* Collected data
*** Block opens ***
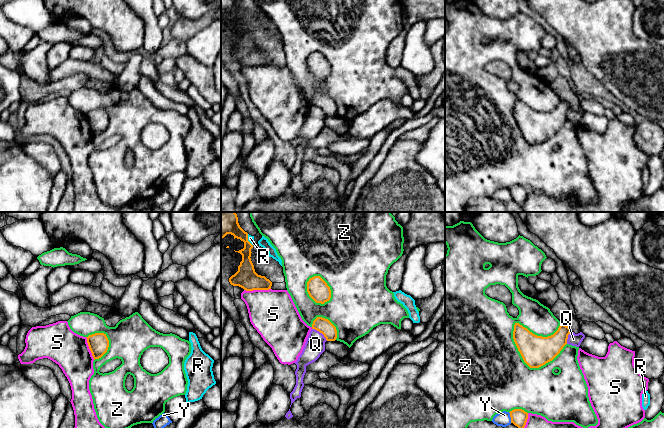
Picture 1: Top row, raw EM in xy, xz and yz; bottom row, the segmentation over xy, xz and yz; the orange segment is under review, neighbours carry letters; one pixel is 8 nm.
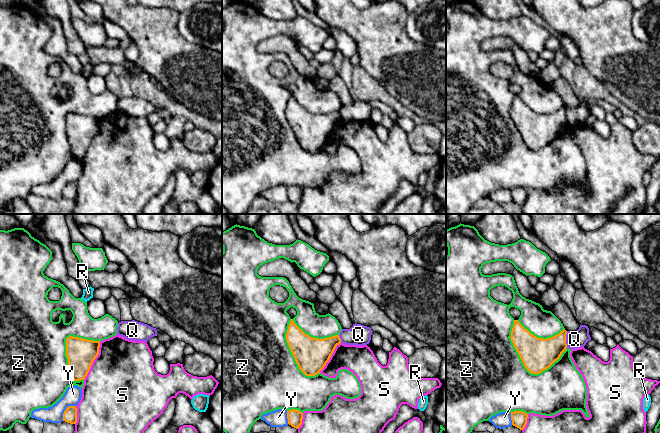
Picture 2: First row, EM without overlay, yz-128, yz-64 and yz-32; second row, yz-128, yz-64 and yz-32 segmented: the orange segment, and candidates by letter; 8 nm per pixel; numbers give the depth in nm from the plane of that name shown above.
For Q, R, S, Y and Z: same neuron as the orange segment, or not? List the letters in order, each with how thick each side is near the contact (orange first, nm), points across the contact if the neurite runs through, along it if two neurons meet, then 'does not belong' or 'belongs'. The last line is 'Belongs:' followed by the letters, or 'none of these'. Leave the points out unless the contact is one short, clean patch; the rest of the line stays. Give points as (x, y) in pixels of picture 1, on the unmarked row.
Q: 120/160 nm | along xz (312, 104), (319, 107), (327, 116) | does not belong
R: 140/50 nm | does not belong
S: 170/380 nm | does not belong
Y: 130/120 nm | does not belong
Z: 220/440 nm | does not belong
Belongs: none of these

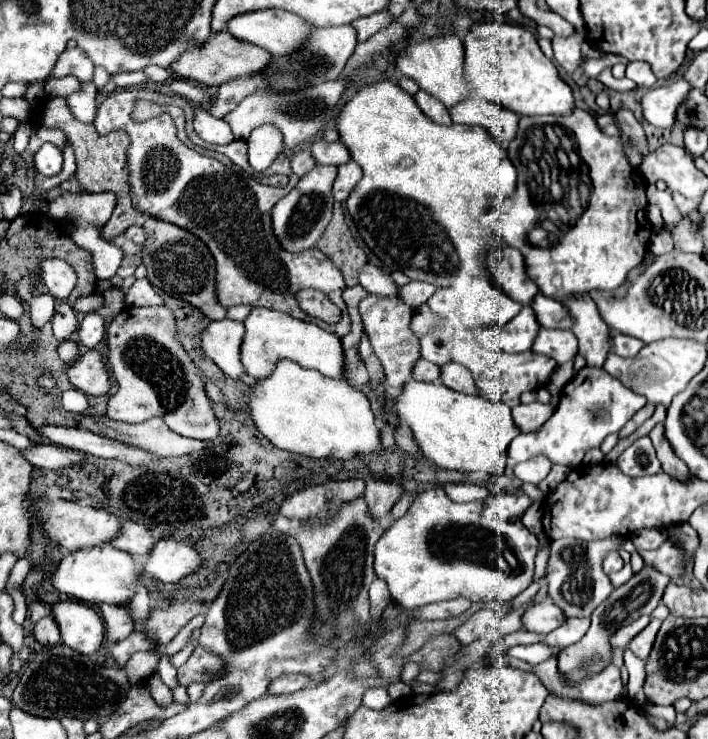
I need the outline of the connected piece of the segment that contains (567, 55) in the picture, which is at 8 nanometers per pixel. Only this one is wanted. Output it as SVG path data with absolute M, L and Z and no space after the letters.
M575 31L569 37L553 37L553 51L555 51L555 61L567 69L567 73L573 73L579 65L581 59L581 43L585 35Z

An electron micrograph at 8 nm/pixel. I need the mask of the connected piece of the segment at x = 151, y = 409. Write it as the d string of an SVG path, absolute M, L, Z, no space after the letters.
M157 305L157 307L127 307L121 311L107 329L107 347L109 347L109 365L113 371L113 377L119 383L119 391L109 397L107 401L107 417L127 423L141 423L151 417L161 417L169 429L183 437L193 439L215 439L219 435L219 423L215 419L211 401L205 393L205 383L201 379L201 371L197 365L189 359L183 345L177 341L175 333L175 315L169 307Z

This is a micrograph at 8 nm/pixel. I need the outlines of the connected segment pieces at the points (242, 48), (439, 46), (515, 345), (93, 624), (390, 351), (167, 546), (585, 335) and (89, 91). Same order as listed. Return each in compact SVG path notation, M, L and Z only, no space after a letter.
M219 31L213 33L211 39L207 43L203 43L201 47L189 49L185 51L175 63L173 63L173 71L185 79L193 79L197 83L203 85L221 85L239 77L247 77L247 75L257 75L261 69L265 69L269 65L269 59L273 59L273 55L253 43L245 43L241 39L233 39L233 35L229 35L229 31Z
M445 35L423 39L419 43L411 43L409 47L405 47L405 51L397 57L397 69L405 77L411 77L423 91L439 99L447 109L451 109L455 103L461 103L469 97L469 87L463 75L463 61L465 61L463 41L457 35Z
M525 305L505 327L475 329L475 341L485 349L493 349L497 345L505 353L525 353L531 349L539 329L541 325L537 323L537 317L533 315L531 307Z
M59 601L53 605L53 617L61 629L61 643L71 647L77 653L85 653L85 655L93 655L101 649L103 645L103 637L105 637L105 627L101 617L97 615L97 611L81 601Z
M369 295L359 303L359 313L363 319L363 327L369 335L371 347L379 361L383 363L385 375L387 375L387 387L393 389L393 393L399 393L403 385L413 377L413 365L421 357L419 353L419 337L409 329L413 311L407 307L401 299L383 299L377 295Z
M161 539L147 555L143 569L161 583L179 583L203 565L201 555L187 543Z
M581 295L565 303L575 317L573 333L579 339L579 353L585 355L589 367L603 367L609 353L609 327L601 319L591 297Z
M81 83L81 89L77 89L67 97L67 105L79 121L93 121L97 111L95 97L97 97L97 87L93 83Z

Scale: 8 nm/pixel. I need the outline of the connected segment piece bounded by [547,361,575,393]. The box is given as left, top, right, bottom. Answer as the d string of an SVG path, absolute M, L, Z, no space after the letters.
*** Block closes ***
* THE PROBLEM
When a line in the records holds the string "bottom", copy that line.

* ANSWER SECTION
Picture 1: Top row, raw EM in xy, xz and yz; bottom row, the segmentation over xy, xz and yz; the orange segment is under review, neighbours carry letters; one pixel is 8 nm.
Scale: 8 nm/pixel. I need the outline of the connected segment piece bounded by [547,361,575,393]. The box is given as left, top, right, bottom. Answer as the d string of an SVG path, absolute M, L, Z, no space after the letters.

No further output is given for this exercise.